A terceirização possui, ainda, alguns aspectos positivos como a modernização da administração empresarial, com a redução de custos, aumento da produtividade e com a criação de novos métodos de gerenciamento da atividade produtiva. Mas também possui alguns aspectos negativos como a redução dos direitos globais dos trabalhadores, tais como a promoção, salários, fixação na empresa e vantagens decorrentes de convenções e acordos coletivos. Prosseguindo nos malefícios ocasionados pela terceirização em atividades-fim das empresas, Barros (2011, p.65) coloca que: “encontram-se a violação ao principio da isonomia, a impossibilidade de acesso ao quadro de carreira da empresa usuária dos serviços terceirizados, além do esfacelamento da categoria profissional”.

Por meio disso, com o passar dos anos, devido à falta de leis disciplinando o assunto, essa prática era constantemente reexaminada pela justiça do trabalho, pois várias empresas adotavam a terceirização de forma inapropriada (LORA, 2009, p.173). Surgindo, então, a necessidade de um entendimento único pelos tribunais, o Tribunal Superior do Trabalho editou o Enunciado nº 256/1986, o qual foi revisado no ano de 1993 por meio do Enunciado nº 331. Tal enunciado, por força da Resolução nº 129/2005-TST, transformou-se na Súmula nº 331. Sendo esta Súmula a principal instrução normativa que disciplina a terceirização no Brasil.

Inicialmente, com a Súmula n. 256, com exceção das hipóteses de trabalho temporário e de serviço de vigilância (Leis ns. 6.019/1974 e 7.102/83), o TST entendia por ilegal a contratação de trabalhadores por empresa interposta, passando a reconhecer o vínculo empregatício diretamente com o tomador dos serviços. A Súmula n. 256 foi revista pela Súmula n. 331 (Resolução n. 23/1993, DJ 21.12.93), sendo, posteriormente, cancelada pela Resolução n. 121/2003, DJ 21.11.2003.

                   Contudo, ainda, não existe uma norma geral regulamentando a terceirização no país, apenas algumas normas especiais e a Súmula 331 do Tribunal Superior do Trabalho. Assim, Barros (2011, p.354) diz a respeito da súmula nº331 que:

 

Ateve-se, portanto, o Tribunal Superior do Trabalho aos objtivos da terceirização, que visa, do ponto de vista teórico, a maximizar a qualidade dos serviços e a diminuir os custos operacionais. Teoricamente, o objetivo da terceirização é diminuir os custos e melhorar a qualidade do produto ou do serviço.
══════════════════════════════
### Tarefa 1
Indique se cada afirmação está de acordo com o texto sobre terceirização, respondendo sim ou não e citando literalmente o trecho que decide: (a) A Súmula n. 256 foi cancelada pela Resolução n. 121/2003. (b) Já existe no país uma norma geral que regulamenta a terceirização. (c) O Enunciado nº 331 transformou-se em súmula por força da Resolução nº 129/2005-TST.
### Tarefa 2
Resuma em duas frases o texto sobre terceirização.
### Tarefa 3
Enumere os direitos que o texto sobre terceirização cita como exemplos dos direitos globais dos trabalhadores reduzidos por essa prática.
A listagem abaixo provém de uma fonte distinta do texto.
══════════════════════════════
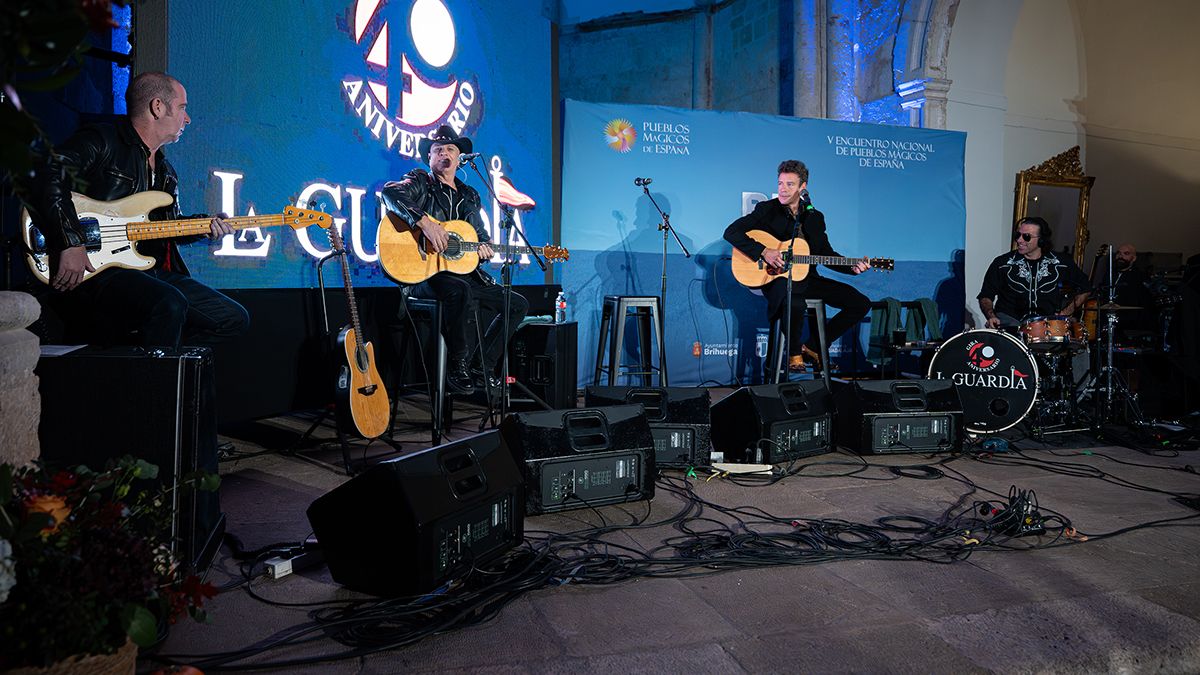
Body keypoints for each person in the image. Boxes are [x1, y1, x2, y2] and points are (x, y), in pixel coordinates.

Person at [28, 71, 249, 349]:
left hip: (146, 271)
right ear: (158, 107)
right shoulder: (104, 139)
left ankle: (148, 359)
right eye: (183, 108)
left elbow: (165, 227)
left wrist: (207, 226)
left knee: (231, 317)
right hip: (99, 270)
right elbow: (47, 172)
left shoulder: (166, 173)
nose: (188, 118)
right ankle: (151, 383)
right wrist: (71, 242)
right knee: (169, 302)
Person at [380, 125, 528, 395]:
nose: (444, 154)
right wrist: (424, 222)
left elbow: (480, 236)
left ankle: (479, 367)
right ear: (429, 158)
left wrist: (484, 250)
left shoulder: (470, 195)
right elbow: (390, 193)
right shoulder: (420, 181)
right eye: (438, 150)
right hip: (424, 276)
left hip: (460, 275)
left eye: (450, 149)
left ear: (460, 158)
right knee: (458, 290)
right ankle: (457, 366)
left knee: (516, 303)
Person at [724, 159, 870, 371]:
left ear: (803, 187)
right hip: (777, 281)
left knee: (859, 303)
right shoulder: (766, 210)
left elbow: (825, 254)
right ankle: (793, 356)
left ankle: (814, 346)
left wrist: (852, 267)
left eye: (789, 184)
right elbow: (731, 232)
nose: (782, 189)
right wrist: (764, 251)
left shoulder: (815, 217)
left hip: (808, 279)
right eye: (780, 183)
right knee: (794, 298)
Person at [978, 217, 1091, 329]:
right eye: (1018, 235)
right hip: (1010, 323)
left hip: (1046, 327)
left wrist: (1066, 312)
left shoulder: (1061, 263)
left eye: (1026, 237)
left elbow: (1086, 288)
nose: (1019, 240)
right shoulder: (1002, 263)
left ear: (1041, 240)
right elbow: (985, 295)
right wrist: (991, 316)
══════════════════════════════
### Resposta final 1
(a) Sim: "sendo, posteriormente, cancelada pela Resolução n. 121/2003, DJ 21.11.2003"
(b) Não: "ainda, não existe uma norma geral regulamentando a terceirização no país"
(c) Sim: "Tal enunciado, por força da Resolução nº 129/2005-TST, transformou-se na Súmula nº 331"

### Resposta final 2
A terceirização tem aspectos positivos, como a redução de custos e o aumento da produtividade, e negativos, como a redução dos direitos globais dos trabalhadores. Diante da falta de leis sobre o assunto, o Tribunal Superior do Trabalho editou o Enunciado nº 256/1986, revisado em 1993 pelo Enunciado nº 331, que se tornou a Súmula nº 331, principal instrução normativa sobre a terceirização no Brasil, onde ainda não existe uma norma geral que a regulamente.

### Resposta final 3
- promoção
- salários
- fixação na empresa
- vantagens decorrentes de convenções e acordos coletivos